17-year-old bb gay Micha has just moved into The Palace – a basement full of queer femme Dominatrix, lovers and misfits. They are beautiful, carefree and as young as the night.

Alli Logout is a video, sound, and performance artist from the middle of nowhere, Texas. Currently based in New Orleans, Logout’s drive to create is fuelled by the construction, and destruction of identity: What does it mean to be a black queer person from the South?
Looking specifically at trauma as the shape that black and queer reality has been molded to, Logout strives to bridge the gap between the media’s perceptions of these identities, and who these individuals (such as themself) truly are. Making work that is both alienating and comforting, they have shown numerous video sculptures in galleries such as Cooper Union and SOMarts. Their film “Lucid Noon, Sunset Blush” (2015) has screened internationally, and won the award of ‘Best Feminist Short’ at the Scottish Queer International Film Fest. Driven by filth, the abject, and other forms of deviance, their work lingers and manifests like a virus.

Sisterhood, 2011, 47 min.

A documentary from 2011 about making porn.
Director Marit Östberg talks with her performers and camera women about their motivations for and experiences of making queer feminist porn. Is porn political and how does it reflect our lives?

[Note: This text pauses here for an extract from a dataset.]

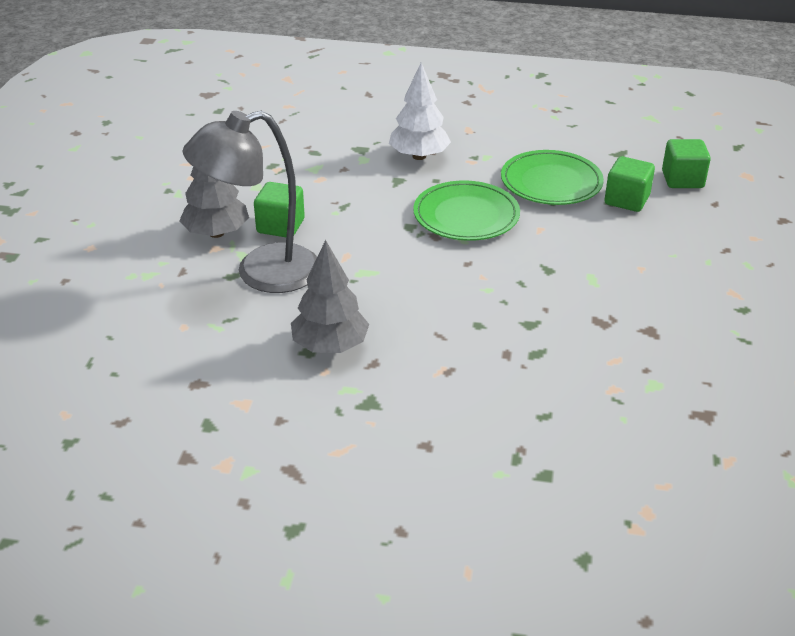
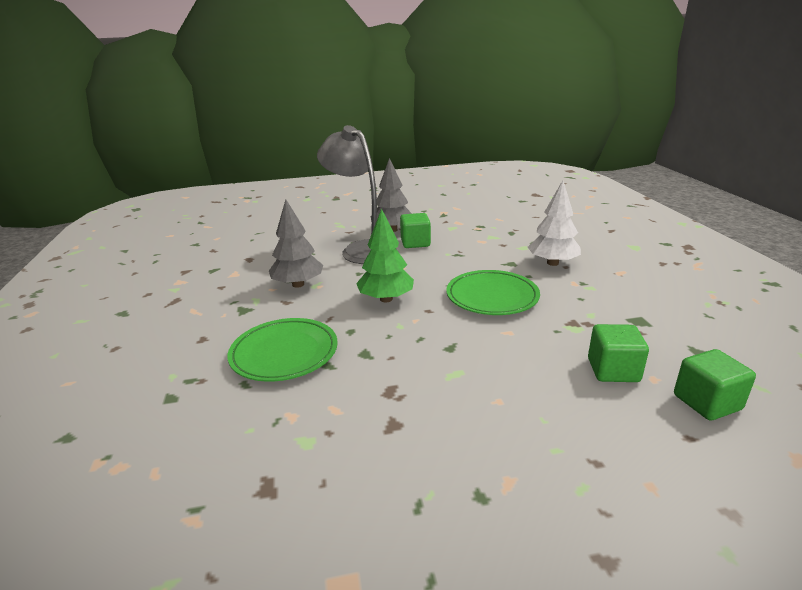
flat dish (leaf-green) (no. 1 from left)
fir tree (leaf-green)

Marit Östberg is a film maker and visual artist. She’s been making porn for the last decade and her films has been awarded and shown at festivals and galleries all over the world. She sees porn as a creative way of working with sexual politics, wanting to expand the possibilities of being in the world. Through porn she examines the relation between bodies when a film is produced, both in front of and behind the camera.